### STATED TASK
In the items below, locate each line containing the string "skCircle" and copy those lines.

### Extracted data entries
==*==

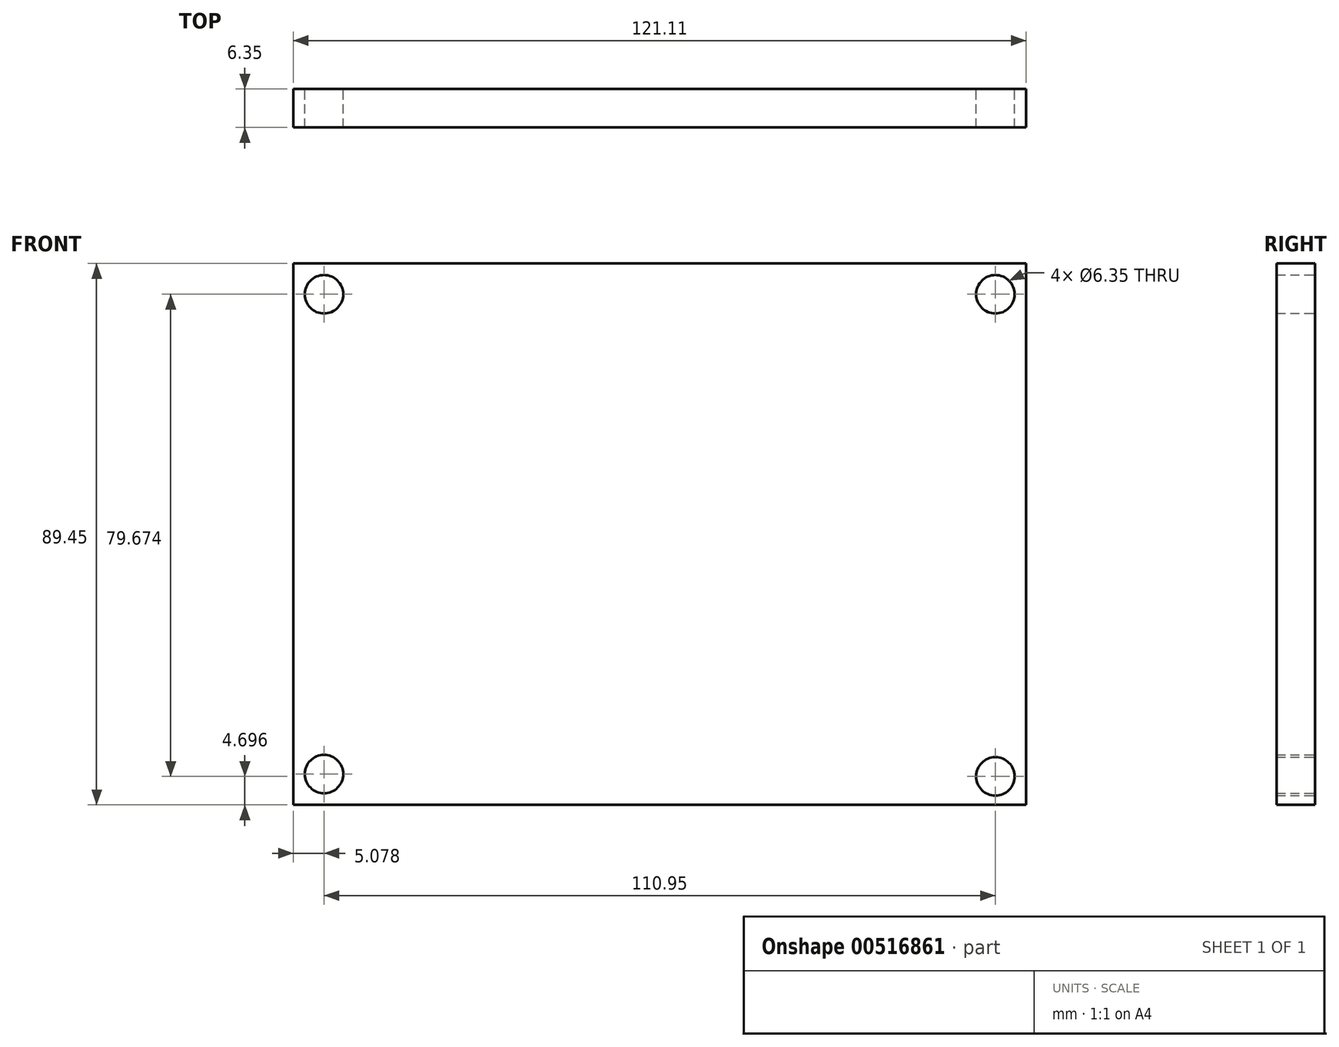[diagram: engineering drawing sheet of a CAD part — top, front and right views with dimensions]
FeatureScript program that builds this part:
annotation { "Feature Type Name" : "Feature", "Feature Type Description" : "" }
export const myFeature = defineFeature(function(context is Context, id is Id, definition is map)
    precondition{}
    {
        {
            var Q0;
            Q0=qCreatedBy(makeId("Front.planeOp"),FACE);
            var sketch = newSketch(context, id + "F0", { "sketchPlane" : qUnion([Q0])});
            skLineSegment(sketch, "E0.bottom", {"start": v(-75.85, 41.6) * mm, "end": v(45.26, 41.6) * mm});
            skLineSegment(sketch, "E0.top", {"start": v(-75.85, -47.84) * mm, "end": v(45.26, -47.84) * mm});
            skLineSegment(sketch, "E0.left", {"start": v(-75.85, 41.6) * mm, "end": v(-75.85, -47.84) * mm});
            skLineSegment(sketch, "E0.right", {"start": v(45.26, 41.6) * mm, "end": v(45.26, -47.84) * mm});
            skCircle(sketch, "E1", {"center": v(-70.77, 36.53) * mm, "radius": 3.18 * mm});
            skCircle(sketch, "E2", {"center": v(40.18, 36.53) * mm, "radius": 3.18 * mm});
            skCircle(sketch, "E3", {"center": v(-70.77, -42.76) * mm, "radius": 3.18 * mm});
            skCircle(sketch, "E4", {"center": v(40.18, -43.14) * mm, "radius": 3.18 * mm});
            skSolve(sketch);
        }
        {
            var Q0;
            Q0 = qSketchRegion(id + "F0", true);
            extrude(context, id + "F1", {"entities" : qUnion([Q0]), "depth" : 6.35 * mm, "offsetDistance" : 25.4 * mm});
        }
    });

==*==

### SOLUTION
            skCircle(sketch, "E1", {"center": v(-70.77, 36.53) * mm, "radius": 3.18 * mm});
            skCircle(sketch, "E2", {"center": v(40.18, 36.53) * mm, "radius": 3.18 * mm});
            skCircle(sketch, "E3", {"center": v(-70.77, -42.76) * mm, "radius": 3.18 * mm});
            skCircle(sketch, "E4", {"center": v(40.18, -43.14) * mm, "radius": 3.18 * mm});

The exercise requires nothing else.